Kulturkampf

Aus Twilight-Line Medien

In Deutschland wird der Begriff Kulturkampf unter Vorzeichen des 19. Jahrhunderts auf den Konflikt zwischen Preußen bzw. später dem Deutschen Kaiserreich unter Reichskanzler Otto von Bismarck und der katholischen Kirche unter Papst Pius IX. bezogen; diese Auseinandersetzungen eskalierten ab der Reichsgründung 1871, als der neue protestantisch geprägte Nationalstaat begann, gegen die katholische Minderheit vorzugehen; sie wurden bis 1878 beendet und 1887 diplomatisch beigelegt.

Politisch ging es in Deutschland in erster Linie um die Schwächung der Katholischen Kirche und des Einflusses der organisierten katholischen Minderheit. Die protestantischen Kirchen waren nur sehr gering vom Kulturkampf betroffen und standen den Gesetzen gegen die katholischen „Konkurrenten“ zunächst positiv gegenüber. Erst durch die immer härteren Maßnahmen Otto von Bismarcks gegen die katholische Geistlichkeit sahen schließlich auch Protestanten und Liberale die Freiheitsrechte im Reich bedroht und opponierten.
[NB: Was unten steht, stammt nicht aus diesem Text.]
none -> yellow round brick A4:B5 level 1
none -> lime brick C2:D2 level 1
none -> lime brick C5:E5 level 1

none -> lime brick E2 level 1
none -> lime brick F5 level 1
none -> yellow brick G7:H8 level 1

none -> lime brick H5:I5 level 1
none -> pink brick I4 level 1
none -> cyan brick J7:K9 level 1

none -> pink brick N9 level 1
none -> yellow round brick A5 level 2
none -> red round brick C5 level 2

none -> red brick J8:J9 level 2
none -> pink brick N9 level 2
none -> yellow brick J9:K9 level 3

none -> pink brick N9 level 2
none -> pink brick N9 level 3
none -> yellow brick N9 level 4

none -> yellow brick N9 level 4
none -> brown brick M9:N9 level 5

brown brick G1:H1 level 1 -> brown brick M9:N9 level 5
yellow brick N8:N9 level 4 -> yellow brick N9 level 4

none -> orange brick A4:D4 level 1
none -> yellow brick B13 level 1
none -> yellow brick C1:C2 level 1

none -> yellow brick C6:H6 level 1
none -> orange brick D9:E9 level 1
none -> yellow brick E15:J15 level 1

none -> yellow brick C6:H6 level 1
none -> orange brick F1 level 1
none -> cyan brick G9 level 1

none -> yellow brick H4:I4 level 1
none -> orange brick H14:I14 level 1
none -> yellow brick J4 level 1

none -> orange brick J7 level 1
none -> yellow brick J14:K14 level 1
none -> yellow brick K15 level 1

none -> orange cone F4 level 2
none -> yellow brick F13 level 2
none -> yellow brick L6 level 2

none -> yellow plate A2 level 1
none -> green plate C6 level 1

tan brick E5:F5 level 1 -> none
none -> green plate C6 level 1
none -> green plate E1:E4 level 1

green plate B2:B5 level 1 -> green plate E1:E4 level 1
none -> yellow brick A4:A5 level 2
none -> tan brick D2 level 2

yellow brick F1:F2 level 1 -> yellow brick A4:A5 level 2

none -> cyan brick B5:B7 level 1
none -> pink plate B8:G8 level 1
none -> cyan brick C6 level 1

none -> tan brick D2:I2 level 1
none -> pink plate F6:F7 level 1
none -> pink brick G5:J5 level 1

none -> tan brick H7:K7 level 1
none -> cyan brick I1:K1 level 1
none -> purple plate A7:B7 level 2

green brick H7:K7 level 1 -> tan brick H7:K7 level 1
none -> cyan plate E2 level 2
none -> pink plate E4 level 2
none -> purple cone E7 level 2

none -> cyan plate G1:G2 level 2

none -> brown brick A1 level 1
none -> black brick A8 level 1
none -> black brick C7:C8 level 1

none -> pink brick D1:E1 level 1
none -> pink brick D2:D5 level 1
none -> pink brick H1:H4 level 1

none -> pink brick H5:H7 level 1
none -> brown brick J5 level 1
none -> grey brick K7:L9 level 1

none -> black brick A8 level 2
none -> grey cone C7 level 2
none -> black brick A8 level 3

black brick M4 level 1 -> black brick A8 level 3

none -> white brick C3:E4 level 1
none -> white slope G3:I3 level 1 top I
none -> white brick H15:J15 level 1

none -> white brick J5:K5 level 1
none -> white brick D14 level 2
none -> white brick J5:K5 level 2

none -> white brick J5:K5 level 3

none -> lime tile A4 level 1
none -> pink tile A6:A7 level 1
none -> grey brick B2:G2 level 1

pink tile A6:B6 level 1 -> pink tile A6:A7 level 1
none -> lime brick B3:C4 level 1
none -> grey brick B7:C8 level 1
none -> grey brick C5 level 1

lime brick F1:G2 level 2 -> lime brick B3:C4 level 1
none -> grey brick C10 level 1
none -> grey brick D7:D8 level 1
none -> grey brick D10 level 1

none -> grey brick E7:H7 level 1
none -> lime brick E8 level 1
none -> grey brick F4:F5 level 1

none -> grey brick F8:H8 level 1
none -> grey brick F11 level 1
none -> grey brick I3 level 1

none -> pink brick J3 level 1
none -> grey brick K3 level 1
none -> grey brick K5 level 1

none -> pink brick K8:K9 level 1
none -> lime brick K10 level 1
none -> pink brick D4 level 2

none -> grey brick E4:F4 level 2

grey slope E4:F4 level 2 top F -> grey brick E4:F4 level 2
Allgemein werden als Kulturkampf Auseinandersetzungen zwischen Staat und katholischer Kirche im 19. Jahrhundert in mehreren Staaten Europas und Südamerikas bezeichnet, bei denen es grundsätzlich um einen Versuch der gewaltsamen Neuordnung des Verhältnisses von Staat und Kirche ging. Beim Kulturkampf prallten die Vertreter zweier konkurrierender Weltanschauungen – konservativ und liberal – aufeinander.

In einem größeren Kontext wird mit „Kulturkampf“ auch ein europäisches Phänomen bezeichnet: Es kam in mehreren Staaten des Kontinents zu ähnlichen Entwicklungen. Eine gewisse Vorreiterrolle hatte dabei die Schweiz. Auch der badische Kulturkampf und der bayerische Kulturkampf fanden zeitlich vor dem preußischen statt.

Darüber hinaus spielt der Begriff vor allem bei rechtsgerichteten Kreisen in der zeitgenössischen politischen Diskussion in Deutschland eine gewisse Rolle.

Vorgeschichte, Hintergründe und Ursachen[Bearbeiten]

Veränderungen im Verhältnis von Staat und Kirche[Bearbeiten]

Die Kirche war seit dem Mittelalter Trägerin vieler Einrichtungen im Bildungswesen und in der Sozialfürsorge. Spätestens im 18. Jahrhundert kamen mit dem Absolutismus und der Aufklärung Tendenzen auf, die stattdessen den Staat in dieser Rolle sehen wollten. Infolge der Säkularisation, die besonders während der napoleonischen Besatzung umgesetzt wurde, bildete sich allmählich ein neues staatliches Selbstverständnis heraus: Der Staat betrachtete sich fortan als von jeglicher konfessionellen Bindung befreit, und wollte daher auch sein ziviles und soziokulturelles Innenleben frei und ohne eine päpstliche Einflussnahme gestalten. Dieser staatliche Universalanspruch kollidierte jedoch alsbald mit den Zielvorstellungen der katholischen Kirche, die eine allgemeine Verbindlichkeit christlicher Normen postulierte, also auch die Einhaltung ihrer Wertmaßstäbe vonseiten des Staates und der Gesellschaft erwartete. Dieser Interessenkonflikt, der sich im 19. Jahrhundert mit dem Aufkommen des Liberalismus und des späteren Sozialismus weiterhin verschärfte, bildete die wesentliche Ursache für den Ausbruch des nachfolgenden Kulturkampfes.

Eine solche Entwicklung war nicht auf Deutschland beschränkt, sondern bildete vielmehr ein gesamteuropäisches Phänomen. Analoge Auseinandersetzungen gab es in der Schweiz, in Italien, Österreich-Ungarn, Großbritannien, Belgien, Frankreich, Spanien sowie Mexiko und Brasilien. Meist beeinflusst davon, ob liberale Kräfte Regierungsverantwortung übernahmen, begannen in einigen Ländern die Auseinandersetzungen bereits im Vormärz, in anderen zogen sie sich bis in das 20. Jahrhundert. Der Katholizismus stand dabei besonders häufig im Mittelpunkt des Konfliktes, weil eine besonders konservative Ausprägung des Katholizismus, der sogenannte „Ultramontanismus“, eine Einheit von Staat und Kirche unter ihrem Primat sowie eine Rekatholisierung der Welt erreichen wollte. Diese Strömung war innerhalb der katholischen Kirche gleichfalls nicht unumstritten. Im 19. Jahrhundert gab es prominente katholische Geistliche und Theologen, die den Katholizismus umfassend reformieren wollten.